# YOUR OBJECTIVE
Search the records for the word "anchor" and copy each line in which it appears.

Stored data

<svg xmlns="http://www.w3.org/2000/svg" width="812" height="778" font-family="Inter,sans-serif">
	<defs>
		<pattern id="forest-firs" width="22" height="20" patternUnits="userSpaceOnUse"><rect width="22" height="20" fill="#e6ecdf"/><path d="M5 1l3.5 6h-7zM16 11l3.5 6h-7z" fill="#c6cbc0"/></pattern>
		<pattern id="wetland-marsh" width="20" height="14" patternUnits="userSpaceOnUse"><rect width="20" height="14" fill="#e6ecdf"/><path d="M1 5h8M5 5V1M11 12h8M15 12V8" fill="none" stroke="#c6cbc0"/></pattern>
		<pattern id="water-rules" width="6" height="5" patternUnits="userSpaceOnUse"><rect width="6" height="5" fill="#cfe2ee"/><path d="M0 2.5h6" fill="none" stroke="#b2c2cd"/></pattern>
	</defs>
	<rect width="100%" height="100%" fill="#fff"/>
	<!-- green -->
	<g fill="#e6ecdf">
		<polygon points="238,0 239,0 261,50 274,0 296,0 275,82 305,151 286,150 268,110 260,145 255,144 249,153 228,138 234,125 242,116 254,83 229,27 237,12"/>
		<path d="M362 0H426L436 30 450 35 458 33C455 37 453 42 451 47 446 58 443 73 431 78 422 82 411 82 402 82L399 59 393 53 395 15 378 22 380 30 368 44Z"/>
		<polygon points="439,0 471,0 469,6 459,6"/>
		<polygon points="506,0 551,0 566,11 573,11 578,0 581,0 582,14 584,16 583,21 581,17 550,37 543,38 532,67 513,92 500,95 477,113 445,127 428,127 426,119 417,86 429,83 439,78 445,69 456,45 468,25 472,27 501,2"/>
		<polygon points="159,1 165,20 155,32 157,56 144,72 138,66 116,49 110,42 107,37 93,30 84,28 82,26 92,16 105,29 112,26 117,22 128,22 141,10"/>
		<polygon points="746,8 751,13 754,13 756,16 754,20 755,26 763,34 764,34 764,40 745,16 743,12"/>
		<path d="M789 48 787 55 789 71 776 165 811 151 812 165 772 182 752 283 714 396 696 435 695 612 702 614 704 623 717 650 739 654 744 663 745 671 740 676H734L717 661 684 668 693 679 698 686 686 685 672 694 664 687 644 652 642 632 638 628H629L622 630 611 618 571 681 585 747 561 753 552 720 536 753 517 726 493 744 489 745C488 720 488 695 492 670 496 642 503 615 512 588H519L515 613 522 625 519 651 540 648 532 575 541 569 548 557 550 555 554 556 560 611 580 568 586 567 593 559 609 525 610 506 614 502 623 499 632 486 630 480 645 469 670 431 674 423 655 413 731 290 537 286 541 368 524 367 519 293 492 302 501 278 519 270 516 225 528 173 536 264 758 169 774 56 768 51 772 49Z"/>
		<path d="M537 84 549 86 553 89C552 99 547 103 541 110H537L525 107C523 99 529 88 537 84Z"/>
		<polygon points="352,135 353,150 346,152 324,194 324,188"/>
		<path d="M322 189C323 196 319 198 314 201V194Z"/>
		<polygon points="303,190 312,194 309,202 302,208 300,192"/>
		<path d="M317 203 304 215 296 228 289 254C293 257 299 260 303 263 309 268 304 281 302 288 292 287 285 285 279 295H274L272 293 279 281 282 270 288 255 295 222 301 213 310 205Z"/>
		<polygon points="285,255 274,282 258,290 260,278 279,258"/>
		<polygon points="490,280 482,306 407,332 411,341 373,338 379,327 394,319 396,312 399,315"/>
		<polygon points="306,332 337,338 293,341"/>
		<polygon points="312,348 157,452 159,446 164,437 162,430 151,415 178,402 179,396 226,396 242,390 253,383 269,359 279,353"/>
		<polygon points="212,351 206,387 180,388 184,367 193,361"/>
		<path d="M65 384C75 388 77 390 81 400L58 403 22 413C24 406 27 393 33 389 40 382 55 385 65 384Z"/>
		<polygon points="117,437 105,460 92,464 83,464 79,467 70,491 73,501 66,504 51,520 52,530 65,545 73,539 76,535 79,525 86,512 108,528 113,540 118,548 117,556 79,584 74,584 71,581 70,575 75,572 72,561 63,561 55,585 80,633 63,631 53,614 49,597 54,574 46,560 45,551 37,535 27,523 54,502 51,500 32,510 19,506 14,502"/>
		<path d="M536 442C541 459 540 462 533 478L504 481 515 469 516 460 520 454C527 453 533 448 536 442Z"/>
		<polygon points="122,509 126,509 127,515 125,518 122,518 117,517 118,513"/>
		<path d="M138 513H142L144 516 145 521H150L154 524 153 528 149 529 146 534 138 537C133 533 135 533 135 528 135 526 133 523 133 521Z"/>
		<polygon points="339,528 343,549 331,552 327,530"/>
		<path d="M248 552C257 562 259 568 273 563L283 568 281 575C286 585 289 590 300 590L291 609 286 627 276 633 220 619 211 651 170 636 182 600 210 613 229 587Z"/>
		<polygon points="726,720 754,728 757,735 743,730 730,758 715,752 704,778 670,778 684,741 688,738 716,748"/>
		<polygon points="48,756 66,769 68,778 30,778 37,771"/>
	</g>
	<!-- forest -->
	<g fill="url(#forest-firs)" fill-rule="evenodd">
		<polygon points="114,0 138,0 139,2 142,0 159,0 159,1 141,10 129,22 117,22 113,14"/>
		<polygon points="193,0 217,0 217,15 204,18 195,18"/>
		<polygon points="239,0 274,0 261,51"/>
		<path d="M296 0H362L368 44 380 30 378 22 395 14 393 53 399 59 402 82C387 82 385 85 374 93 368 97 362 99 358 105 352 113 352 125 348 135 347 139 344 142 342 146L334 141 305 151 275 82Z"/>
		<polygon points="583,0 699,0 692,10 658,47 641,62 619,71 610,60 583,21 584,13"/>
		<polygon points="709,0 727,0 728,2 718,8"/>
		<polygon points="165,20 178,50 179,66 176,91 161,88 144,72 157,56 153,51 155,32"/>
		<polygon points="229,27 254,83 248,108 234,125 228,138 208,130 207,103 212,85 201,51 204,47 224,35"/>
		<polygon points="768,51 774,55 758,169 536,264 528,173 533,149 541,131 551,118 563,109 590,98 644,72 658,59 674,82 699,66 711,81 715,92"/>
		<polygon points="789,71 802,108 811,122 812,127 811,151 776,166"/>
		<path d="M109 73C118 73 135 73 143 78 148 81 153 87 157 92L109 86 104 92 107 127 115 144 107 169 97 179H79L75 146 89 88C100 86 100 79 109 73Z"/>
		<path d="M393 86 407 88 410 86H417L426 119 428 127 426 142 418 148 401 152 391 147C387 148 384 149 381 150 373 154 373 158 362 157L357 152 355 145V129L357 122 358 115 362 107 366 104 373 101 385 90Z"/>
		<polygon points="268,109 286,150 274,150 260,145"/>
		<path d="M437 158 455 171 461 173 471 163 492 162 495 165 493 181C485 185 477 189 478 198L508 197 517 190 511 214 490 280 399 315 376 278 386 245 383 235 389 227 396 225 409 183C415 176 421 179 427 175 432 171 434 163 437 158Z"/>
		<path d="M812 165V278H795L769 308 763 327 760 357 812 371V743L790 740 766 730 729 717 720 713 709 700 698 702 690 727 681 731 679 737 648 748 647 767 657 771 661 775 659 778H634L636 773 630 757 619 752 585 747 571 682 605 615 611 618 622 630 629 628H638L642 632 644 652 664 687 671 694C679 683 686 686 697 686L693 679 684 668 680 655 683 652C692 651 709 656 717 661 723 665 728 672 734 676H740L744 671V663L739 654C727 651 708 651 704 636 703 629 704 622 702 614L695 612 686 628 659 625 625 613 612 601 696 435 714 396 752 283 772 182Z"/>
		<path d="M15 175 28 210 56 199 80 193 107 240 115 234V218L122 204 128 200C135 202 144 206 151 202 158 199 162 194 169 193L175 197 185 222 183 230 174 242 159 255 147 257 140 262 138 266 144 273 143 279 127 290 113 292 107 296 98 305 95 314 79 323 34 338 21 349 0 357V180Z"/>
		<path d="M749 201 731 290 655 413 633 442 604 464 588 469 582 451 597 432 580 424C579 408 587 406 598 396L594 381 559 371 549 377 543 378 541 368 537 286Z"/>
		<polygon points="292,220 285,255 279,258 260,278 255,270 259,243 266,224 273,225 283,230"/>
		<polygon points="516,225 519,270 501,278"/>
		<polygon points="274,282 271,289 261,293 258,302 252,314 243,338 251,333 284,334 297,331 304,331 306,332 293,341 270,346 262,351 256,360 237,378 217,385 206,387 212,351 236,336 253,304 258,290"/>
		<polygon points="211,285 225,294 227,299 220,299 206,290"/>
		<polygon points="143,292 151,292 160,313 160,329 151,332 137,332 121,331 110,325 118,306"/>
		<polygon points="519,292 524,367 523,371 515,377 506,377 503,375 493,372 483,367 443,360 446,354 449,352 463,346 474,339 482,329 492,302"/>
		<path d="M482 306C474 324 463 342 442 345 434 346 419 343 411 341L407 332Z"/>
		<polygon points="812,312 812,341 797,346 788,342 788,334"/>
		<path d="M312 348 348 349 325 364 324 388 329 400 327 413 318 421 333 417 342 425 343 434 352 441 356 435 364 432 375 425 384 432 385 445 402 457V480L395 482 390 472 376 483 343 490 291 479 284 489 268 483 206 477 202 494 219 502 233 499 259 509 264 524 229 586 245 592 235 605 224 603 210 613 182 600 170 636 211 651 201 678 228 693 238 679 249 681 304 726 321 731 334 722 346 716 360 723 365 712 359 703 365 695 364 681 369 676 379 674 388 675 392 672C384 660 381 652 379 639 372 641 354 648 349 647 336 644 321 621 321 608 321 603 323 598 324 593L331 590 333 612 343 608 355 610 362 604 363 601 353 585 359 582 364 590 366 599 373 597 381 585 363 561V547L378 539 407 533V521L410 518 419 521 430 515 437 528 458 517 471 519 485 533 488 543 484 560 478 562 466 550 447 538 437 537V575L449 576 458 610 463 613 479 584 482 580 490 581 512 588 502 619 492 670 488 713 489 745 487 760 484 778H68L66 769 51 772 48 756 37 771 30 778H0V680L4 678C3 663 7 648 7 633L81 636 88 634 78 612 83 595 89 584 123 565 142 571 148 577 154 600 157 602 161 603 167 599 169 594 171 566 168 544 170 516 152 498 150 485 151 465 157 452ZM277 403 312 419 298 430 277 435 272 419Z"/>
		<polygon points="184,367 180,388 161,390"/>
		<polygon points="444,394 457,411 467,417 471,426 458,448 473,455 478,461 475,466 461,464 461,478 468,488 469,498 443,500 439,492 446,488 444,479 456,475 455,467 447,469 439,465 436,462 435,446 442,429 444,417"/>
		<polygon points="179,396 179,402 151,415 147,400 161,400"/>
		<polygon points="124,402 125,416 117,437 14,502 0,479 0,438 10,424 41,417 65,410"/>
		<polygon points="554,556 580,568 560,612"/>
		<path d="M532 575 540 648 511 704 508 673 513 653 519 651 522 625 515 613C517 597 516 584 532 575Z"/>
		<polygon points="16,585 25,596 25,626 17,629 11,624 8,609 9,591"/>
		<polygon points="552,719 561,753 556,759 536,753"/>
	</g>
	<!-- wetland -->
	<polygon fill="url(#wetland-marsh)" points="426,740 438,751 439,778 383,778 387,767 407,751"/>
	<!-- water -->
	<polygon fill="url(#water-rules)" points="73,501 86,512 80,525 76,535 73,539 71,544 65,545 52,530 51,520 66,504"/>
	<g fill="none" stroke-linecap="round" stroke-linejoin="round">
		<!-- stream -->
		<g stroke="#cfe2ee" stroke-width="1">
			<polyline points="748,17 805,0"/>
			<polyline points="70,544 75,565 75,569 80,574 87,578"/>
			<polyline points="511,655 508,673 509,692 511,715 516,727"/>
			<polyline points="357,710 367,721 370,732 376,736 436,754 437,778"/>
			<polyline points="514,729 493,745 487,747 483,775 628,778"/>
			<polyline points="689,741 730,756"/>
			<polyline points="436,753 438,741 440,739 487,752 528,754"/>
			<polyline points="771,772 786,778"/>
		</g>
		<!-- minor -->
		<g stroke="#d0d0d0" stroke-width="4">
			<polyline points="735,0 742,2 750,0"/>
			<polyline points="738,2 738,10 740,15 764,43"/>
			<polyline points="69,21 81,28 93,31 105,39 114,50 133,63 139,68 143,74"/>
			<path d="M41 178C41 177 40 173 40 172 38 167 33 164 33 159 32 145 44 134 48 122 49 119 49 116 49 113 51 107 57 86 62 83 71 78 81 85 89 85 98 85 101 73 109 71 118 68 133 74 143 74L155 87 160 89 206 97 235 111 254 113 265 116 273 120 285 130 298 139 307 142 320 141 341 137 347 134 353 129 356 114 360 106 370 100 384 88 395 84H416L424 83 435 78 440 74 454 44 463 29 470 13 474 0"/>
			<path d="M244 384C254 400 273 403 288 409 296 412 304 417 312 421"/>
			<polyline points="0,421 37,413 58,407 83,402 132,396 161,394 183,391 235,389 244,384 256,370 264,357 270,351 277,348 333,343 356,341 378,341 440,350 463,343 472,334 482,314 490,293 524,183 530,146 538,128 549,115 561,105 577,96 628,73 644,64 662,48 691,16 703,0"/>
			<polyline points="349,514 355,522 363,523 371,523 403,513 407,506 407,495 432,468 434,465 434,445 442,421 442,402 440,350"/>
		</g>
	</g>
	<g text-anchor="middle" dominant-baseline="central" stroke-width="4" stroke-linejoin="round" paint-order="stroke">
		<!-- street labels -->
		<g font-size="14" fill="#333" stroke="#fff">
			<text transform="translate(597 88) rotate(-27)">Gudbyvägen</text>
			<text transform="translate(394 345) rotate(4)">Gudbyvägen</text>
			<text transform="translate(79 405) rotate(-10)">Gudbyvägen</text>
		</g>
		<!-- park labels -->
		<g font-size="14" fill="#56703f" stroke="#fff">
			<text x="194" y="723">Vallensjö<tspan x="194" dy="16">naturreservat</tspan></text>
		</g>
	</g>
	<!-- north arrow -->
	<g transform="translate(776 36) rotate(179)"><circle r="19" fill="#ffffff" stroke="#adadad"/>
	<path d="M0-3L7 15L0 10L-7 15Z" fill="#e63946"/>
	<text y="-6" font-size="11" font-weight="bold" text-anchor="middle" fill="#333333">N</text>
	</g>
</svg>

# OUTPUT BELOW
	<g text-anchor="middle" dominant-baseline="central" stroke-width="4" stroke-linejoin="round" paint-order="stroke">
	<text y="-6" font-size="11" font-weight="bold" text-anchor="middle" fill="#333333">N</text>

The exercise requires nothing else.